- _Study text_:
================

Assessing Genders Separately in Nondiabetic Persons Regarding Links Between Insulin Resistance and Fat Mass With Elements Related to the Metabolic Syndrome

Abstract

Objective Initial results gathered from previously published observations dealing with nondiabetic volunteers reveal that both the fasting blood glucose (FBG) level employed as a surrogate for insulin resistance (IR) and the amount of body fat mass (FM) correlate significantly with the strength and pathological direction of many harmful elements making up the metabolic syndrome (MS). These initial results were obtained using combined data from both females and males. How the two markers correlate with specific metabolic parameters in each gender separately was not established. Method Baseline data from more than 700 volunteers were examined mainly using correlations to compare whether the breadth of IR estimated by FBG levels and/or the accumulation of body FM on the early development and progression of many chronic metabolic derangements differ to any meaningful extent between nondiabetic females and males. Results The following significant positive correlations were found in the data on females employing either FBG or FM as independent variables regarding development of elements associated with MS: in body composition (scale weight, fat free mass [FFM]); in blood chemistries (triglycerides, high-sensitivity C-reactive protein [hsCRP], alanine aminotransferase [ALT]); and in blood counts (white blood cells [WBC], neutrophils). Also consistent with MS, high-density lipoprotein cholesterol levels declined significantly. In males, findings with FBG as the independent variable differ from females in some respects. These major exceptions are lack of significant correlations with FFM and high-density lipoprotein cholesterol as well as a weaker link with ALT. Despite a positive hsCRP linkage, a poorer response of WBC and neutrophils appeared in males when correlations were made. The latter disassociations disappeared when FM replaced FBG as the independent variable. Conclusions Progression of many chronic metabolic derangements differ only slightly in females and males.

================

- _Records supplied_:
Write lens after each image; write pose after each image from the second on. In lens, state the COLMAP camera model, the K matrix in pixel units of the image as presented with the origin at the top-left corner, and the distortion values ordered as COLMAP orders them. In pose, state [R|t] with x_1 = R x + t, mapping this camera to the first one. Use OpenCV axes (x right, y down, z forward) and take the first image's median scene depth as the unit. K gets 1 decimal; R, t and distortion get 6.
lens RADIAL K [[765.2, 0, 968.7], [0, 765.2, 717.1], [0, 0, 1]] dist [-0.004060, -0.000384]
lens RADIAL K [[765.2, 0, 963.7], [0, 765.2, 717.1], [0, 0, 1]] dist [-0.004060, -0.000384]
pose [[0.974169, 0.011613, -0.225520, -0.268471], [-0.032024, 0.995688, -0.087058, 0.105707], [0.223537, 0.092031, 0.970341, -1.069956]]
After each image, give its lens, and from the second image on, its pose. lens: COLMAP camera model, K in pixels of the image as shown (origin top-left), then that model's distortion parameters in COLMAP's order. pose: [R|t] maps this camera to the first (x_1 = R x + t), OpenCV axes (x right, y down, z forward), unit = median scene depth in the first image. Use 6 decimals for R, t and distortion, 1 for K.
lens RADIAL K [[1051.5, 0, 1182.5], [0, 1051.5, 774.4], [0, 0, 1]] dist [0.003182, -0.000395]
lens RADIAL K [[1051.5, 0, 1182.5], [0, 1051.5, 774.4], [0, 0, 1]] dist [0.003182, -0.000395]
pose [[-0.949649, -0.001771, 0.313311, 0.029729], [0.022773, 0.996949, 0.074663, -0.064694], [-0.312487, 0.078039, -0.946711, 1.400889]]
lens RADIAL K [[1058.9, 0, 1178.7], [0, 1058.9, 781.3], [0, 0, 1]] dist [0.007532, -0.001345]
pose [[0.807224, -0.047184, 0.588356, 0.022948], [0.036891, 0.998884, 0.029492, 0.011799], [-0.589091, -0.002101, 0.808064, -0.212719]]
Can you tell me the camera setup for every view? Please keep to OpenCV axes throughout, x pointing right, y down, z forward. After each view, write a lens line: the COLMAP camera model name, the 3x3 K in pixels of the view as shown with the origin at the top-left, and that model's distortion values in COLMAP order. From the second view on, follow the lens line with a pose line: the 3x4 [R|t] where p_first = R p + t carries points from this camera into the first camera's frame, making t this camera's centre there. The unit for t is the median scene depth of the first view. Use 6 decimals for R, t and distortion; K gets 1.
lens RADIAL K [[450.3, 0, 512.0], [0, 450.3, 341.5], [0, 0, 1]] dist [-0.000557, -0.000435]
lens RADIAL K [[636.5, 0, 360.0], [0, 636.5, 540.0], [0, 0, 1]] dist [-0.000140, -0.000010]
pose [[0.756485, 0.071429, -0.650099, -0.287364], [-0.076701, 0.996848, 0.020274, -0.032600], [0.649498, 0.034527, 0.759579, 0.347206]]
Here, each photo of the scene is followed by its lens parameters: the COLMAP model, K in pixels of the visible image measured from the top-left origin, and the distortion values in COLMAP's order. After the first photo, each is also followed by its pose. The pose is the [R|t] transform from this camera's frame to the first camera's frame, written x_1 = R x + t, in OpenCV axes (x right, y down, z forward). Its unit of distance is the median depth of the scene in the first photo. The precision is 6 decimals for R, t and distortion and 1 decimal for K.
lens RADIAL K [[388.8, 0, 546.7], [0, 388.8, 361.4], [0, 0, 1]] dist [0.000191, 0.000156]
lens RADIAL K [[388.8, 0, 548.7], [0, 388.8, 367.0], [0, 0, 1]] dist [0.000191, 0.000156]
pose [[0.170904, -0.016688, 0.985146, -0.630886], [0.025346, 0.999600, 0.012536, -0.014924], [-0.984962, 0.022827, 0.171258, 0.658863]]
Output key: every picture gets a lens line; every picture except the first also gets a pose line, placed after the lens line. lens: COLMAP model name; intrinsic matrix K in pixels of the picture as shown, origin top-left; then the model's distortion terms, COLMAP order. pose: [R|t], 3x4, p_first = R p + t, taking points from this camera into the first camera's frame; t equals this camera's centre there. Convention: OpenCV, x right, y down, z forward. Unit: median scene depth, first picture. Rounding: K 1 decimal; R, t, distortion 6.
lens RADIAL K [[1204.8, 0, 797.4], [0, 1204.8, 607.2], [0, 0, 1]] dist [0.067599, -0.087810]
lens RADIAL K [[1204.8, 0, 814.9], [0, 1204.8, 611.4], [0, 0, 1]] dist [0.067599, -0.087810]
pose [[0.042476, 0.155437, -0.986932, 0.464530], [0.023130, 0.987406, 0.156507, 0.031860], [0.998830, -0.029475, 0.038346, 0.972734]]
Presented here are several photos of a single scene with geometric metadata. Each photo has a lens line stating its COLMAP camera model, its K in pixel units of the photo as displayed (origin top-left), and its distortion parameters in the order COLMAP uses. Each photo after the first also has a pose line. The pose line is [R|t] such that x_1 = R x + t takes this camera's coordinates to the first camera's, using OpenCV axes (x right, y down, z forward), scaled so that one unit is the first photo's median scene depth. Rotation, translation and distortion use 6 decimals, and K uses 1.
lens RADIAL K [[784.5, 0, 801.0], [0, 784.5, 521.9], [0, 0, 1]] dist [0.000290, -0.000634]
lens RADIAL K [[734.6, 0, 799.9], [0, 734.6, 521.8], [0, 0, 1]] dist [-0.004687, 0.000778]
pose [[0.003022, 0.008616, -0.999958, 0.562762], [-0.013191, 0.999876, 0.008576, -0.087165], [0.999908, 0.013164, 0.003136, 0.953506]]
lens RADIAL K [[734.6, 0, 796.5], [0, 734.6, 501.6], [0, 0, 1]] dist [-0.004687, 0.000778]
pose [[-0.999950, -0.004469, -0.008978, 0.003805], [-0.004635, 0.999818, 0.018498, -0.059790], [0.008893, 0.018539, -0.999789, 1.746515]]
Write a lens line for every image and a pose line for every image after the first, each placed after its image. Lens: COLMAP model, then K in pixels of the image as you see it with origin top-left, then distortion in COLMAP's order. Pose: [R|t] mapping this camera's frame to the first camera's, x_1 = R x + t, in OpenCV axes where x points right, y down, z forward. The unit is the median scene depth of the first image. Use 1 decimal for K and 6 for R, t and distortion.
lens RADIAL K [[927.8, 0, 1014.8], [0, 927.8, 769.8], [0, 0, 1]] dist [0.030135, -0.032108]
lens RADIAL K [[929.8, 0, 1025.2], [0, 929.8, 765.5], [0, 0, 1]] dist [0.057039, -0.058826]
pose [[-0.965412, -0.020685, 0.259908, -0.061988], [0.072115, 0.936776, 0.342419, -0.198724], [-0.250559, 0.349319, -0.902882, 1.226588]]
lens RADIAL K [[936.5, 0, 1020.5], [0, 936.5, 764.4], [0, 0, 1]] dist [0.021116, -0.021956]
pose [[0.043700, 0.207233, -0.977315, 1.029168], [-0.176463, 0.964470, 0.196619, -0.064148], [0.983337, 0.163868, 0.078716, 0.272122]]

================

- _Work task_: Copy out the entire abstract on insulin resistance and fat mass word for word. Work only from the abstract, not the data.

- _Reply to the task_:
Assessing Genders Separately in Nondiabetic Persons Regarding Links Between Insulin Resistance and Fat Mass With Elements Related to the Metabolic Syndrome

Abstract

Objective Initial results gathered from previously published observations dealing with nondiabetic volunteers reveal that both the fasting blood glucose (FBG) level employed as a surrogate for insulin resistance (IR) and the amount of body fat mass (FM) correlate significantly with the strength and pathological direction of many harmful elements making up the metabolic syndrome (MS). These initial results were obtained using combined data from both females and males. How the two markers correlate with specific metabolic parameters in each gender separately was not established. Method Baseline data from more than 700 volunteers were examined mainly using correlations to compare whether the breadth of IR estimated by FBG levels and/or the accumulation of body FM on the early development and progression of many chronic metabolic derangements differ to any meaningful extent between nondiabetic females and males. Results The following significant positive correlations were found in the data on females employing either FBG or FM as independent variables regarding development of elements associated with MS: in body composition (scale weight, fat free mass [FFM]); in blood chemistries (triglycerides, high-sensitivity C-reactive protein [hsCRP], alanine aminotransferase [ALT]); and in blood counts (white blood cells [WBC], neutrophils). Also consistent with MS, high-density lipoprotein cholesterol levels declined significantly. In males, findings with FBG as the independent variable differ from females in some respects. These major exceptions are lack of significant correlations with FFM and high-density lipoprotein cholesterol as well as a weaker link with ALT. Despite a positive hsCRP linkage, a poorer response of WBC and neutrophils appeared in males when correlations were made. The latter disassociations disappeared when FM replaced FBG as the independent variable. Conclusions Progression of many chronic metabolic derangements differ only slightly in females and males.